I asked Scott about the development of Justin Conway (7.7 pts, 46%, 3.8 bds, 35:26 asst/to), a former walk-on who is now team captain. After correcting me (“he’s no longer a walk-on”), Scott told me that “he’s always been consistent, would do anything to be part of the program”. He added that he “competes harder than anyone else, takes shots he can make, shows everyone else how to play hard, does things on the floor that make his teammates better.” When I analogized to Penn’s Mark Zoller, he agreed with the comparison, adding that “Zoller competes harder than anyone, and makes shots.”

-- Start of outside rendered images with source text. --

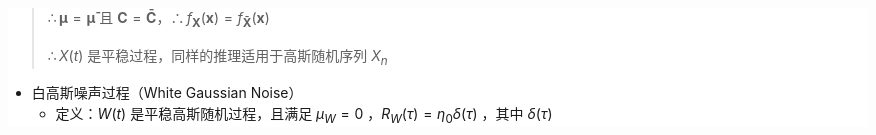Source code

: > 
> $\therefore \boldsymbol{\mu} = \boldsymbol{\bar{\mu}}$ 且 $\mathbf{C} = \mathbf{\bar{C}}$，$\therefore f_{\mathbf{X}}(\mathbf{x}) = f_{\mathbf{\bar{X}}}(\mathbf{x})$
> 
> $\therefore X(t)$ 是平稳过程，同样的推理适用于高斯随机序列 $X_n$

* 白高斯噪声过程（White Gaussian Noise）
  * 定义：$W(t)$ 是平稳高斯随机过程，且满足 $\mu_W = 0$ ，$R_W(\tau) = \eta_0 \delta(\tau)$ ，其中 $\delta(\tau)$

When I asked about Noah Savage (3.3 pts, 1.1 bds, 10.9 min), a starter and the team’s best player the last two years, Coach told me that he had off-season sinus surgery, and he’s “still not sure it was completely successful”; also that junior forward Kyle Koncz (9.6 pts, 46%, 44% threes, 2.2 bds, 1 asst) has developed into a really good player. Focusing on Savage, Joe told me that “we don’t need Savage to play 30 or more minutes, we need him to compete for us for 3 minutes, then for 4 minutes. If he does that he’ll help us win.” He continued that even with Koncz now injured, “we still just need Noah to go out and compete hard, for 3 minutes, for 4 minutes; that’s what we need from him.”

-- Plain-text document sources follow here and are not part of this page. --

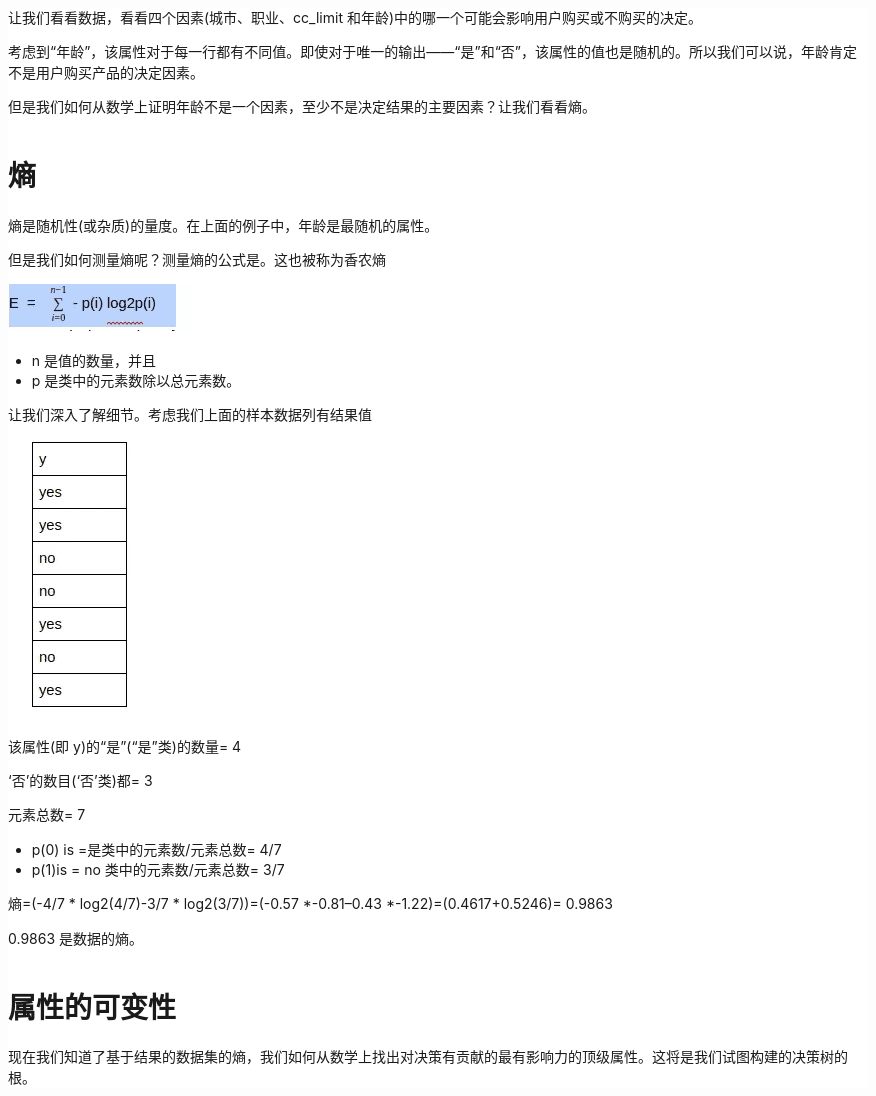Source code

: 让我们看看数据，看看四个因素(城市、职业、cc_limit 和年龄)中的哪一个可能会影响用户购买或不购买的决定。

考虑到“年龄”，该属性对于每一行都有不同值。即使对于唯一的输出——“是”和“否”，该属性的值也是随机的。所以我们可以说，年龄肯定不是用户购买产品的决定因素。

但是我们如何从数学上证明年龄不是一个因素，至少不是决定结果的主要因素？让我们看看熵。

# 熵

熵是随机性(或杂质)的量度。在上面的例子中，年龄是最随机的属性。

但是我们如何测量熵呢？测量熵的公式是。这也被称为香农熵

![](img/e224ba38a60ab045e51d4198f748bdf9.png)

*   n 是值的数量，并且
*   p 是类中的元素数除以总元素数。

让我们深入了解细节。考虑我们上面的样本数据列有结果值

![](img/7b72534479b7aa2dff388f46984c84ee.png)

该属性(即 y)的“是”(“是”类)的数量= 4

‘否’的数目(‘否’类)都= 3

元素总数= 7

*   p(0) is =是类中的元素数/元素总数= 4/7
*   p(1)is = no 类中的元素数/元素总数= 3/7

熵=(-4/7 * log2(4/7)-3/7 * log2(3/7))=(-0.57 *-0.81–0.43 *-1.22)=(0.4617+0.5246)= 0.9863

0.9863 是数据的熵。

# 属性的可变性

现在我们知道了基于结果的数据集的熵，我们如何从数学上找出对决策有贡献的最有影响力的顶级属性。这将是我们试图构建的决策树的根。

I closed my eyes for a minute (I was parked, not driving), and heard Bill Belichick out of Joe Scott’s mouth. Not because he thinks I’m stupid, not because he keeps secrets from the press, not because I couldn’t be trusted, but because everything else he might have said, all that voluminous stuff we’ve come to expect coaches to say, all those “X’s and O’s,” are just silly details, irrelevant to a truly honest answer to any question about his team. It’s just about “competing”. Okay, about “competing and making shots.”

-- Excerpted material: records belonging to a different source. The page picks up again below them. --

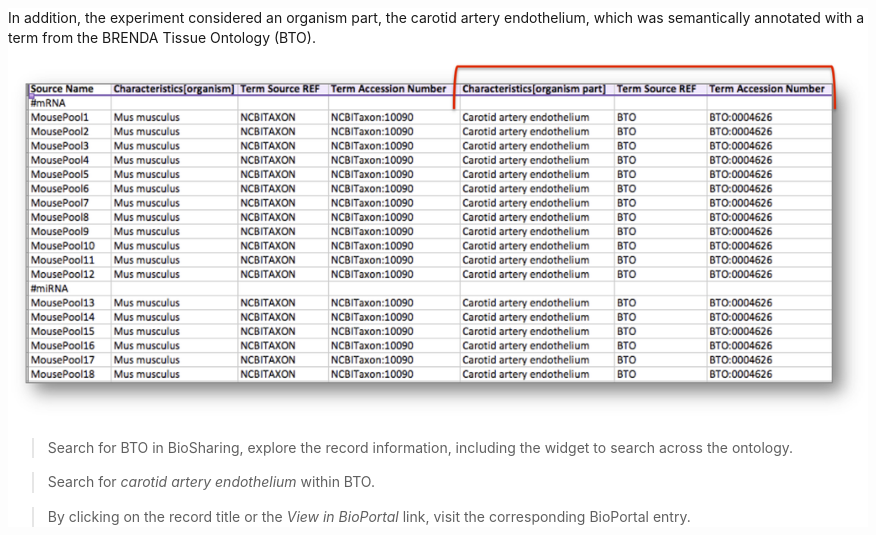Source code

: In addition, the experiment considered an organism part, the carotid artery endothelium, which was semantically annotated with a term from the BRENDA Tissue Ontology (BTO). 

![semantic-tagging2](./images/semantic-tagging2.png)

> Search for BTO in BioSharing, explore the record information, including the widget to search across the ontology. 

> Search for *carotid artery endothelium* within BTO.

> By clicking on the record title or the *View in BioPortal* link, visit the corresponding BioPortal entry.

Anyway, I expect the starting freshman guard tandem from De La Salle High School in California to be improved, as senior forward Luke Owings (8.2 pts, 47%, 40% threes, 2.9 boards) from Maryland is already. And that Conway kid, not afraid to finish, or to set screens that get his teammates open for shots. They lost the opening conference game at Columbia, a game I said on the radio could determine second place in the Ivy League (Columbia’s talent is second to Penn’s), and then lost badly on the second half of America’s worst road trip at Cornell. But if Koncz was able to use exams to mend, if the freshmen from California continue to improve (and don’t hit a wall), and if Savage mends both his sinuses and his psyche and just competes, Princeton should be just fine after they play Seton Hall Monday and return to conference play on Feb 2.
With Scott having simplified things, distilled them down to competing hard, taking good shots, and making some, I’d love to watch one of his practices, and wish I were in the NYC area later this week as exams end and the team prepares for Seton Hall (even though I broadcast for Harvard, I think he’d allow that). But alas, that little pleasure will await February 9, perhaps even next preseason. Even with the Tigers at 0-2, the rest of the Ivy League should be wary of Princeton, under Coach Joe Scott.